Он промолчал и просто смотрел мне в глаза. В полной отключке…
Ну вот почему всегда, всегда, когда я с ним разговариваю, у меня складывается впечатление, будто я ему навязываюсь?
– Ладно, пойду к своим, – снова улыбнулась я.
Он кивнул, и я ушла, пытаясь идти с прямой спиной и, не дай бог, не споткнуться у него на глазах. Сев на свое место, я глянула на него краем глаза. Он смотрел не на меня. Черт возьми… Я безнадежна! Я тут же сгорбилась от осознания своего поражения.
Недавно мы пошли на прогулку в Старый город. Точнее, я его вытащила – он бы никогда не пригласил меня, никогда бы не предложил. Это я всегда выступала с инициативой. Действительно, трудно не выглядеть отчаявшейся и навязчивой, когда единственная возможность увидеть кого-то – это предложить ему встретиться…
Одна из многих сердечных истин гласит: не навязывайся. А как не навязываться, если кто-то такой безынициативный? Это как известное модное правило: не надевай мини-юбку и блузку с глубоким декольте, иначе будешь выглядеть как шлюха. Но и это не всегда получается соблюдать, особенно когда собираешься на вечеринку.

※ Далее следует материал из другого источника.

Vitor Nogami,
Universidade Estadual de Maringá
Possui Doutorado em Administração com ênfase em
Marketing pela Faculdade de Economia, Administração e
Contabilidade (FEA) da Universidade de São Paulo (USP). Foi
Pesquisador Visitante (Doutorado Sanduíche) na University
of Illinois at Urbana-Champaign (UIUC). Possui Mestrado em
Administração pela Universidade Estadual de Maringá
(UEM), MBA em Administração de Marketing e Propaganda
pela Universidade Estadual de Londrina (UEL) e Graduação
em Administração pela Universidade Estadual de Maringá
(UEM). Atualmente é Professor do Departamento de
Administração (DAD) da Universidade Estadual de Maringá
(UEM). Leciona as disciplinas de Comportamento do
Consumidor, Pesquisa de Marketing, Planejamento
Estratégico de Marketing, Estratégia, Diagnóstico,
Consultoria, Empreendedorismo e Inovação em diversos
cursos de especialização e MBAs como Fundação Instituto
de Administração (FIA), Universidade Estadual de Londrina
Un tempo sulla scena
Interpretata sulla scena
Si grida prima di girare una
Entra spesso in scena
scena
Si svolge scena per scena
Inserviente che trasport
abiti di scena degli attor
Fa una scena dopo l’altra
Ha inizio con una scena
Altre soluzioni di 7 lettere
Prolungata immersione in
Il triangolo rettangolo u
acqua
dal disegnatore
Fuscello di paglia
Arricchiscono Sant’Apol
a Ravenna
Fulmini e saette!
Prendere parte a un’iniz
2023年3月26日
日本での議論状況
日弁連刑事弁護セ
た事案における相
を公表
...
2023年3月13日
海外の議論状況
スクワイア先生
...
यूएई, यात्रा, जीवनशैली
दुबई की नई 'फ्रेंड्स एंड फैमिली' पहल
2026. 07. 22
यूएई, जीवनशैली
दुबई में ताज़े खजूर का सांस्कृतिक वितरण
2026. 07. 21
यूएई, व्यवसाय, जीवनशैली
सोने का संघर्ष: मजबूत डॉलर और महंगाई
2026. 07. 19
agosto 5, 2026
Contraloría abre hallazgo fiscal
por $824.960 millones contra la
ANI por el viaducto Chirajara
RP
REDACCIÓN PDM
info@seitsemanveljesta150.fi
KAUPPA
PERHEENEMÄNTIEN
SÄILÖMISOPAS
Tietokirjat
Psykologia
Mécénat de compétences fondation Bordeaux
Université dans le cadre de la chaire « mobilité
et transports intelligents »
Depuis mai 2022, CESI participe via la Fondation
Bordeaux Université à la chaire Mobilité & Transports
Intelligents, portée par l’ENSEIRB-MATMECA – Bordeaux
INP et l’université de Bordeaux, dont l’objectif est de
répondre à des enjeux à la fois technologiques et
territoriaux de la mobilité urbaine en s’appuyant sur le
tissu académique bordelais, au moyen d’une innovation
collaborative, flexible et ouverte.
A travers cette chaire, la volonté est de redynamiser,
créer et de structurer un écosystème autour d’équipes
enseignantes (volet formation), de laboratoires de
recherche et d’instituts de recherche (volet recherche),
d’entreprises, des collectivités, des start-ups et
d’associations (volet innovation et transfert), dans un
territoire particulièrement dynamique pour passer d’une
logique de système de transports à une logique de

Тогда в Старом городе я упала на лестнице. Ничего странного – я и в самой удобной обуви на ровном месте могу споткнуться. Хорошо хоть, не покраснела, а только громко рассмеялась. Это он запаниковал и быстро поднял меня на ноги. Меня вся ситуация так развеселила, это было… в моем стиле. Тем не менее повторять этого мне бы не хотелось. Очаровательной растяпой можно предстать лишь однажды. Хуже, если печально известной.

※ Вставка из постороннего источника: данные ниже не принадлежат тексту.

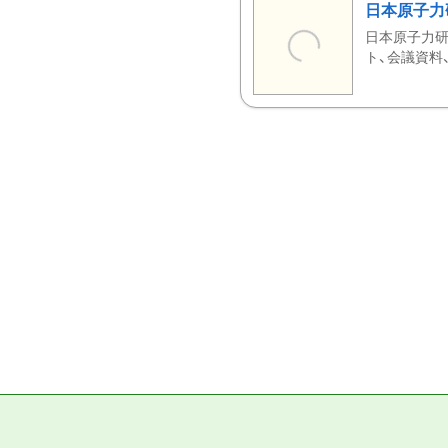
日本原子力
日本原子力研
ト、会議資料、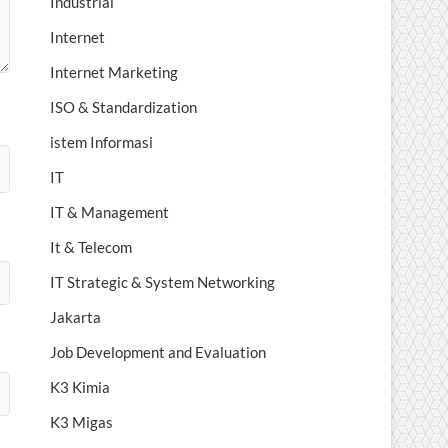
Industrial
Internet
Internet Marketing
ISO & Standardization
istem Informasi
IT
IT & Management
It & Telecom
IT Strategic & System Networking
Jakarta
Job Development and Evaluation
K3 Kimia
K3 Migas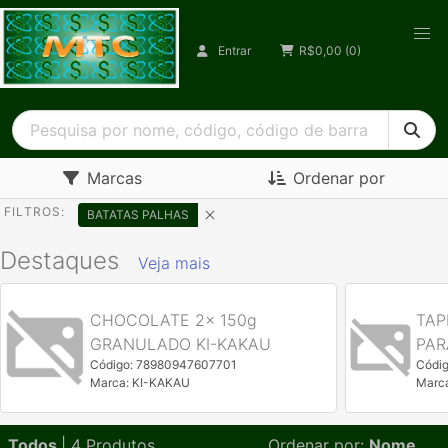
Entrar
R$
0,00
(0)
Marcas
Ordenar por
FILTROS:
BATATAS PALHAS
Destaques
Veja mais
CHOCOLATE 2x 150g
TAP
GRANULADO KI-KAKAU
PAR
Código: 78980947607701
Códi
Marca: KI-KAKAU
Marc
Todos
| 4 Produtos
Ordenar por:
Nome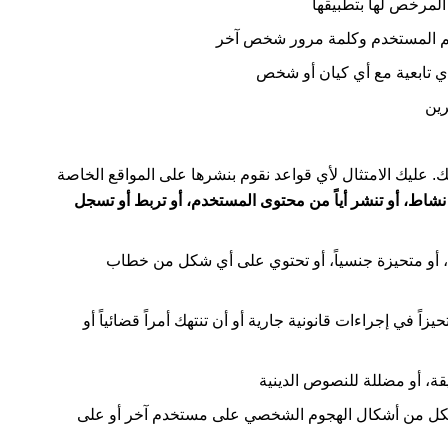
 المرخص لها بتطبيقها
ليك الامتثال لأي قواعد نقوم بنشرها على المواقع الخاصة
نشاط، أو تنشر أياً من محتوى المستخدم، أو تربط أو تسجل
يين، أو متحيزة جنسياً، أو تحتوي على أي شكل من خطاب
تحيزاً في إجراءات قانونية جارية أو أن تنتهك أمراً قضائياً أو
 أي شكل من أشكال الهجوم الشخصي على مستخدم آخر أو على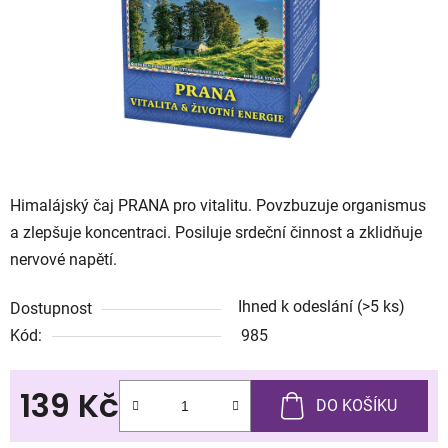
Himalájský čaj PRANA pro vitalitu. Povzbuzuje organismus
a zlepšuje koncentraci. Posiluje srdeční činnost a zklidňuje
nervové napětí.
Ihned k odeslání
(>5 ks)
Dostupnost
Kód:
985
139 Kč
DO KOŠÍKU
Měrná cena: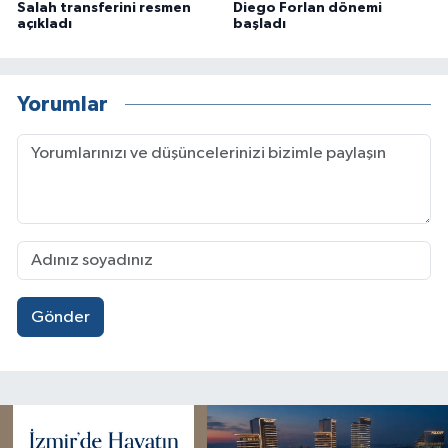
Salah transferini resmen
Diego Forlan dönemi
açıkladı
başladı
Yorumlar
Gönder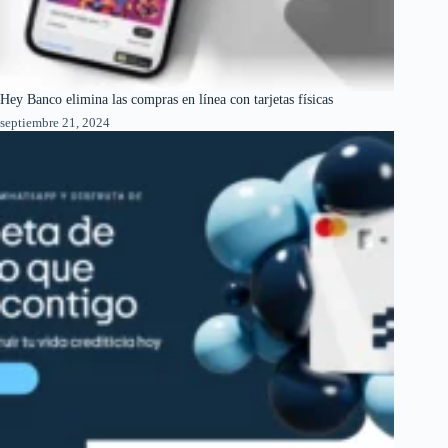
Hey Banco elimina las compras en línea con tarjetas físicas
septiembre 21, 2024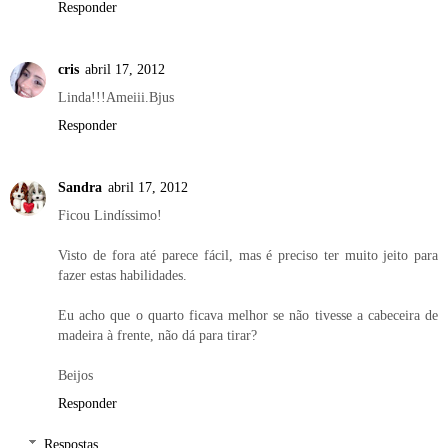
Responder
cris
abril 17, 2012
Linda!!!Ameiii.Bjus
Responder
Sandra
abril 17, 2012
Ficou Lindíssimo!
Visto de fora até parece fácil, mas é preciso ter muito jeito para
fazer estas habilidades.
Eu acho que o quarto ficava melhor se não tivesse a cabeceira de
madeira à frente, não dá para tirar?
Beijos
Responder
Respostas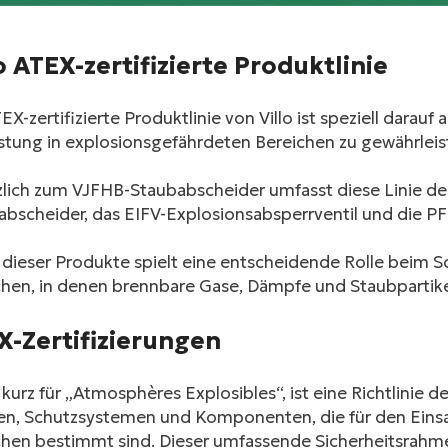
facebook
o ATEX-zertifizierte Produktlinie
twitter
EX-zertifizierte Produktlinie von Villo ist speziell darauf
stung in explosionsgefährdeten Bereichen zu gewährleis
zlich zum VJFHB-Staubabscheider umfasst diese Linie d
abscheider, das EIFV-Explosionsabsperrventil und die PF
 dieser Produkte spielt eine entscheidende Rolle beim S
chen, in denen brennbare Gase, Dämpfe und Staubpartikel
X-Zertifizierungen
kurz für „Atmosphères Explosibles“, ist eine Richtlinie
en, Schutzsystemen und Komponenten, die für den Einsat
hen bestimmt sind. Dieser umfassende Sicherheitsrahmen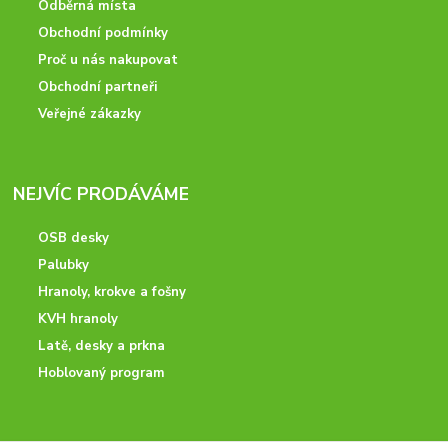
Odběrná místa
Obchodní podmínky
Proč u nás nakupovat
Obchodní partneři
Veřejné zákazky
NEJVÍC PRODÁVÁME
OSB desky
Palubky
Hranoly, krokve a fošny
KVH hranoly
Latě, desky a prkna
Hoblovaný program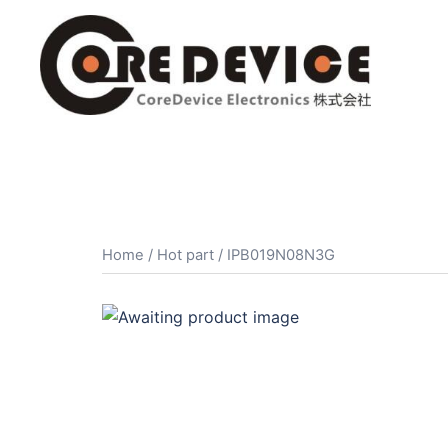
コ
ン
テ
ン
ツ
へ
ス
キ
ッ
プ
Home
/
Hot part
/ IPB019N08N3G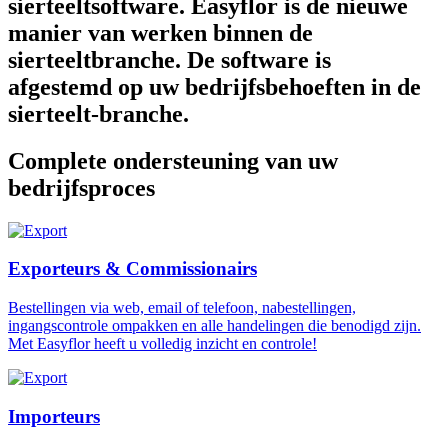
sierteeltsoftware. Easyflor is de nieuwe
manier van werken binnen de
sierteeltbranche. De software is
afgestemd op uw bedrijfsbehoeften in de
sierteelt-branche.
Complete ondersteuning van uw
bedrijfsproces
Exporteurs & Commissionairs
Bestellingen via web, email of telefoon, nabestellingen,
ingangscontrole ompakken en alle handelingen die benodigd zijn.
Met Easyflor heeft u volledig inzicht en controle!
Importeurs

Всю оставшуюся часть трехчасовых занятий я тайно поглядывала на Петрушу. Один раз я заметила, как он смотрит в мою сторону. Всего один раз…

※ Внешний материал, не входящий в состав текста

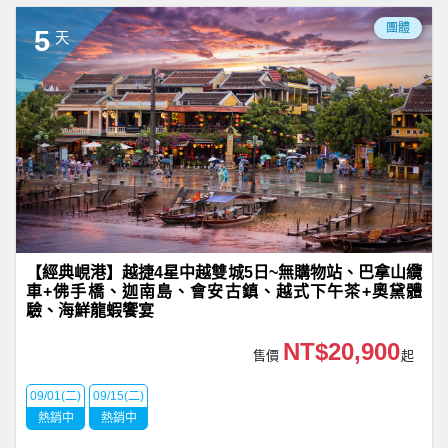
團體
5
天
【經典峴港】越捷4星中越雙城5日~無購物站、巴拿山纜
車+佛手橋、迦南島、會安古鎮、越式下午茶+奧黛體
驗、海鮮龍蝦饗宴
NT$20,900
售價
起
09/01(二)
09/15(二)
熱銷中
熱銷中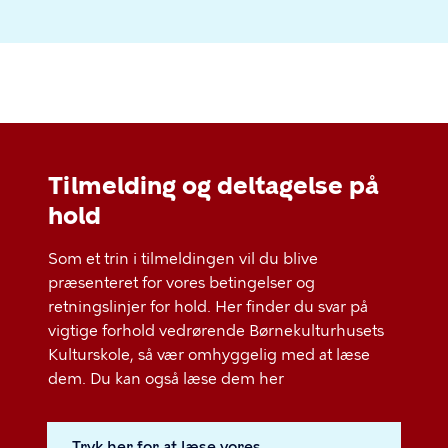
Tilmelding og deltagelse på
hold
Som et trin i tilmeldingen vil du blive
præsenteret for vores betingelser og
retningslinjer for hold. Her finder du svar på
vigtige forhold vedrørende Børnekulturhusets
Kulturskole, så vær omhyggelig med at læse
dem. Du kan også læse dem her
Tryk her for at læse vores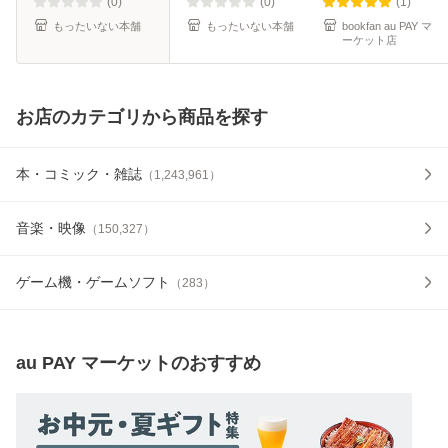
角川書店 [文庫]
(0)
(0)
(1)
【メール便送
もったいない本舗
もったいない本舗
bookfan au PAY マ
ーケット店
お店のカテゴリから商品を探す
本・コミック・雑誌
（
1,243,961
）
音楽・映像
（
150,327
）
ゲーム機・ゲームソフト
（
283
）
au PAY マーケット
のおすすめ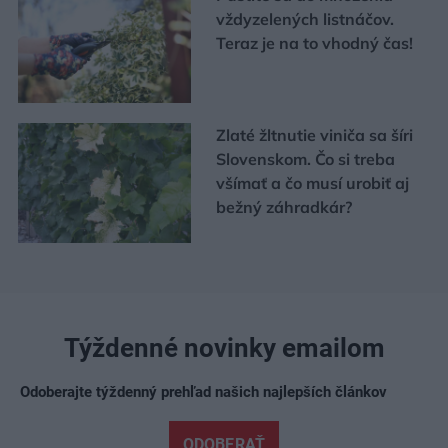
vždyzelených listnáčov.
Teraz je na to vhodný čas!
Zlaté žltnutie viniča sa šíri
Slovenskom. Čo si treba
všímať a čo musí urobiť aj
bežný záhradkár?
Týždenné novinky emailom
Odoberajte týždenný prehľad našich najlepších článkov
ODOBERAŤ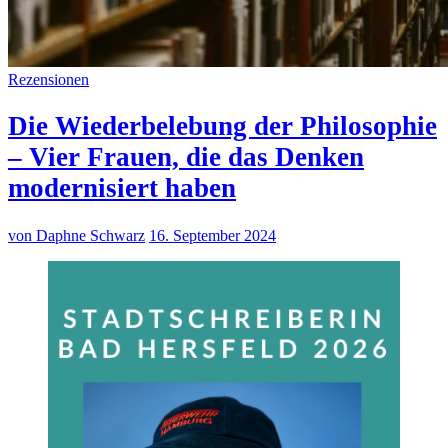
Rezensionen
Die Wiederbelebung der Philosophie
– Vier Frauen, die das Denken
modernisiert haben
von Daphne Schwarz
16. September 2024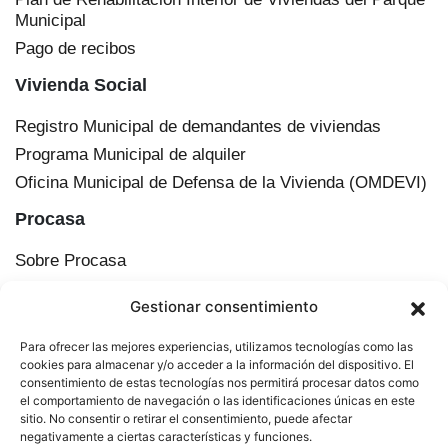
Municipal
Pago de recibos
Vivienda Social
Registro Municipal de demandantes de viviendas
Programa Municipal de alquiler
Oficina Municipal de Defensa de la Vivienda (OMDEVI)
Procasa
Sobre Procasa
Transparencia
Gestionar consentimiento
Información corporativa
Órganos de administración
Para ofrecer las mejores experiencias, utilizamos tecnologías como las
Plan Municipal de Vivienda y Suelo de Cádiz
cookies para almacenar y/o acceder a la información del dispositivo. El
consentimiento de estas tecnologías nos permitirá procesar datos como
Actualidad
el comportamiento de navegación o las identificaciones únicas en este
sitio. No consentir o retirar el consentimiento, puede afectar
Contacto
negativamente a ciertas características y funciones.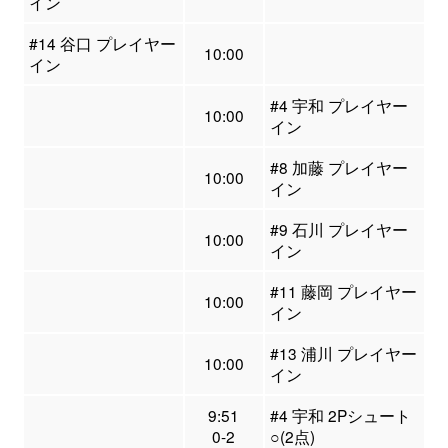
イン
#14 谷口 プレイヤー
10:00
イン
#4 宇和 プレイヤー
10:00
イン
#8 加藤 プレイヤー
10:00
イン
#9 石川 プレイヤー
10:00
イン
#11 藤岡 プレイヤー
10:00
イン
#13 浦川 プレイヤー
10:00
イン
9:51
#4 宇和 2Pシュート
0-2
○(2点)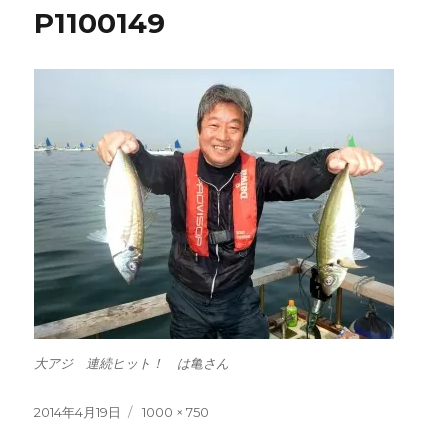
P1100149
大アジ 連続ヒット！ は亀さん
投
フ
2014年4月19日
1000 × 750
稿
ル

Вся наша группа вышла из здания. Я быстро подошла к нему и спросила, едет ли он домой, если да, то я пойду с ним. В автобусе, как обычно, рассказывала ему смешные истории. Он смеялся, участвовал в разговоре, а я, естественно, чувствовала себя как в раю.
– Провожу тебя немного, – удивил он меня, выйдя на моей остановке. – Ты должна закончить эту жуткую историю.
Обрадованная, с еще большей энергией и остроумием, я закончила рассказ о том, как упала в погоне за автобусом. Я всегда рассказывала ему обо всем на свете. Так хотелось поделиться историями про Ад, но я не могла. Он принял бы меня за сумасшедшую…
Когда мы дошли до моего подъезда, что-то жалобно замяукало под лестницей. Мы повернули головы на звук. Под самой нижней ступенькой, свернувшись в клубок, сидел маленький бурый котенок с одним рыжим ухом. Я замерла. Откуда он тут взялся? Он же был на другой стороне Вислы, в Средместье!
Должно быть, это какой-то другой кот. Тот не смог бы сюда попасть. И откуда ему знать, где я живу?
Кот повернул ко мне мордочку и громко мяукнул, будто оглашая, что знает обо мне все.
– О, какой милашка. – Петруша присел рядом с ним и погладил его по треугольной мордочке.